I've been lurking and reading here for a few days. Just wanted to add my .02 about the XD. Ever since I saw the first ad for the XD-45ACP back in late 2005, the one with the 14 rounds in the guy's hand, I knew I had to have one! The looks and the idea of 14 big rounds of 45 was just too much to ignore. It was brutal waiting for it to finally become available in my area. While I waited and yearned, I noticed that my friendly neighborhood gun runner had an XD-40SC in his shop. I couldn't stand the wait for the XD-45 any longer, so I bought the XD-40SC. What a gun! Like a few here have said; recoil is surprisingly light for a 40 cal. Especially for a sub compact, and accuracy is unbelievable! Finally the XD-45ACP started being delivered. I was one of the first in my area to get the 45. As much as I liked the 40, I liked the XD-45 even better. I've been a member of the XD forum for quite some time, and just happened to be in the right place at the right time about a month ago, and bought a second XD-45ACP from a college kid who needed the money. He had only taken it to the range once and it is like new. Paid only $375 shipped with an IWB holster and mag holster to boot! So now I am the proud owner of 3 XD's! I have bought 22 weapons within the last 7 months. Among them an HK P2000, an FN 5.7, and other "high end/high priced" weapons. None IMO compare to the all-around comfort, shootability, accuracy, and reliability of the XD line. Some cost more, but the XD's are worth more. I look forward to the time when I can afford to add the XD-9 or maybe the XD-9SC to my collection as well. At present I shoot the XD-45ACP in IDPA. I have shot the XD-40SC in competition as well, but give a slight edge to the XD-45, with it's slightly longer barrel and slightly gentler recoil.

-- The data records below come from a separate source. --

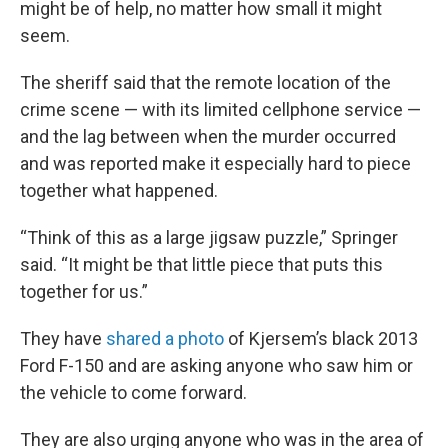
might be of help, no matter how small it might
seem.
The sheriff said that the remote location of the
crime scene — with its limited cellphone service —
and the lag between when the murder occurred
and was reported make it especially hard to piece
together what happened.
“Think of this as a large jigsaw puzzle,” Springer
said. “It might be that little piece that puts this
together for us.”
They have
shared a photo
of Kjersem’s black 2013
Ford F-150 and are asking anyone who saw him or
the vehicle to come forward.
They are also urging anyone who was in the area of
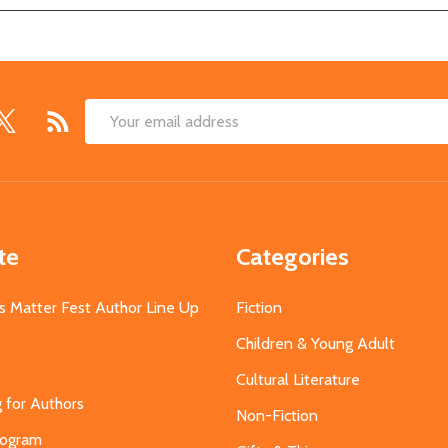
Email
Address
te
Categories
s Matter Fest Author Line Up
Fiction
Children & Young Adult
Cultural Literature
g for Authors
Non-Fiction
Program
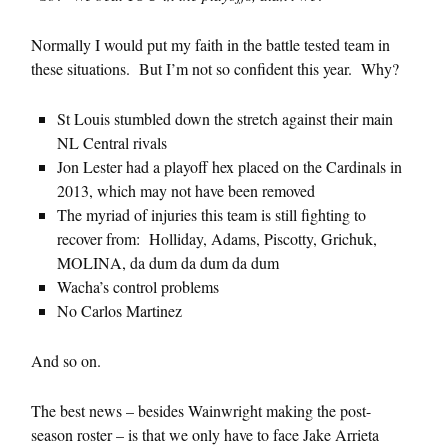
Normally I would put my faith in the battle tested team in
these situations. But I’m not so confident this year. Why?
St Louis stumbled down the stretch against their main
NL Central rivals
Jon Lester had a playoff hex placed on the Cardinals in
2013, which may not have been removed
The myriad of injuries this team is still fighting to
recover from: Holliday, Adams, Piscotty, Grichuk,
MOLINA, da dum da dum da dum
Wacha’s control problems
No Carlos Martinez
And so on.
The best news – besides Wainwright making the post-
season roster – is that we only have to face Jake Arrieta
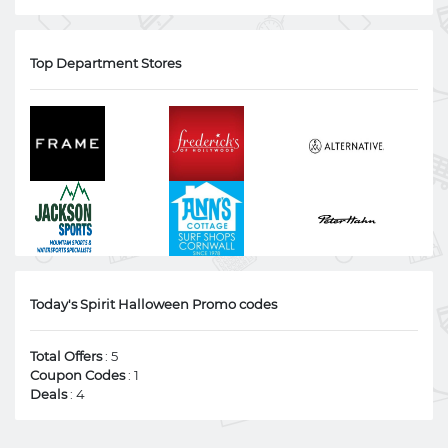
Top Department Stores
Today's Spirit Halloween Promo codes
Total Offers
: 5
Coupon Codes
: 1
Deals
: 4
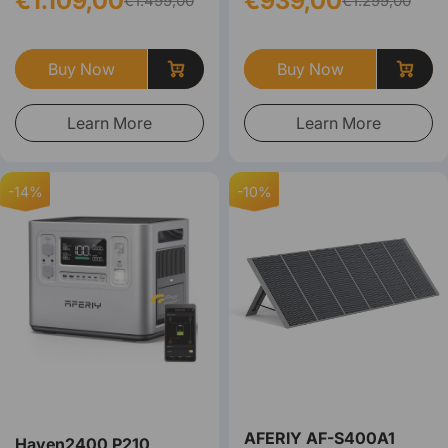
€1.109,00
€939,00
€1.499,00
€1.299,00
Buy Now
Buy Now
Learn More
Learn More
-14%
-10%
AFERIY ‎‎AF-S400A1
Haven2400 P210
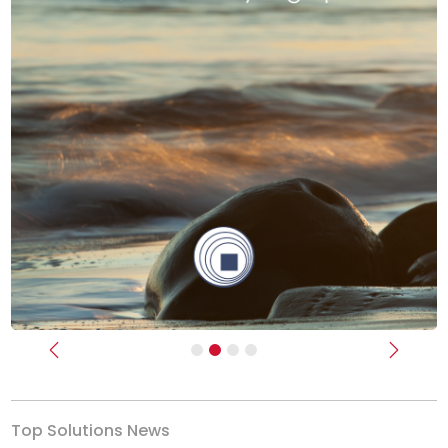
Previous
Next
Top Solutions News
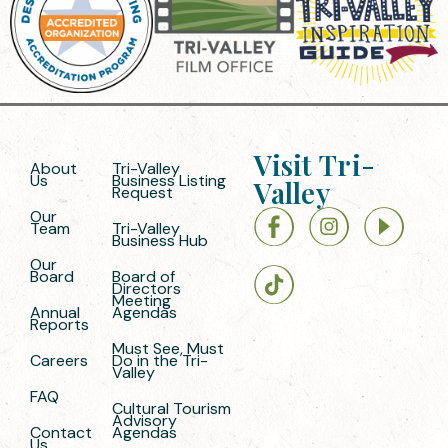
Visit Tri-
About
Tri-Valley
Us
Business Listing
Valley
Request
Our
Team
Tri-Valley
Business Hub
Our
Board
Board of
Directors
Meeting
Annual
Agendas
Reports
Must See, Must
Careers
Do in the Tri-
Valley
FAQ
Cultural Tourism
Advisory
Contact
Agendas
Us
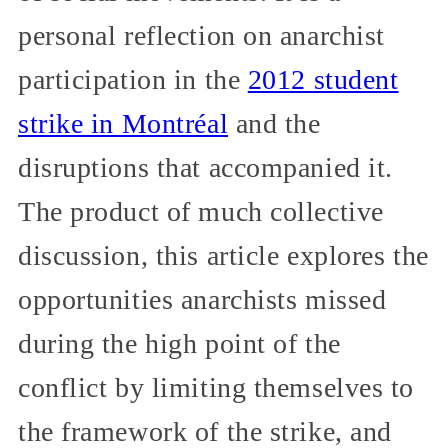
personal reflection on anarchist
participation in the
2012 student
strike in Montréal
and the
disruptions that accompanied it.
The product of much collective
discussion, this article explores the
opportunities anarchists missed
during the high point of the
conflict by limiting themselves to
the framework of the strike, and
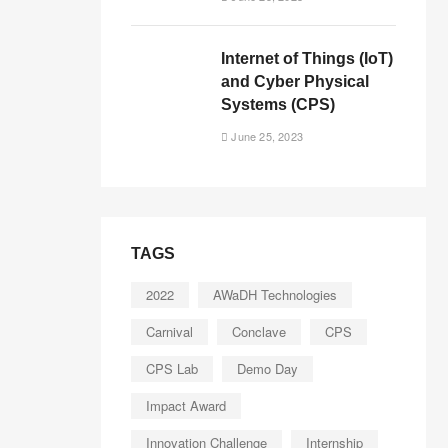
Internet of Things (IoT)
and Cyber Physical
Systems (CPS)
June 25, 2023
TAGS
2022
AWaDH Technologies
Carnival
Conclave
CPS
CPS Lab
Demo Day
Impact Award
Innovation Challenge
Internship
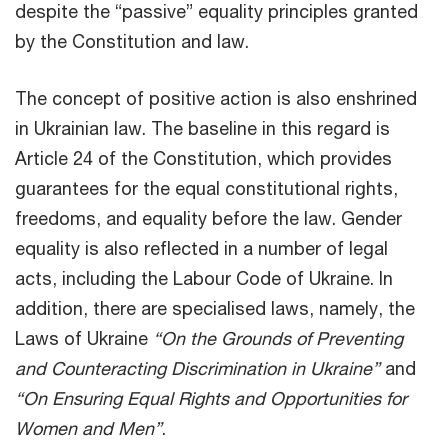
despite the “passive” equality principles granted
by the Constitution and law.
The concept of positive action is also enshrined
in Ukrainian law. The baseline in this regard is
Article 24 of the Constitution, which provides
guarantees for the equal constitutional rights,
freedoms, and equality before the law. Gender
equality is also reflected in a number of legal
acts, including the Labour Code of Ukraine. In
addition, there are specialised laws, namely, the
Laws of Ukraine
“On the Grounds of Preventing
and Counteracting Discrimination in Ukraine”
and
“On Ensuring Equal Rights and Opportunities for
Women and Men”
.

If pressed to pick a single favorite out of all my collection, it would have to be the XD-45ACP. The HK P2000 was the only thing close, but the XD beat the HK's trigger and accuracy. If anyone out there is thinking about a new pistol with the best bang for the buck, my advice would be- take the XD plunge! I guess I've become a hopeless XD-a-holic. Does it show? :twisted:


----------



## Shipwreck (Jan 26, 2006)

Glad you like the gun so much - you got a really great deal on it.


----------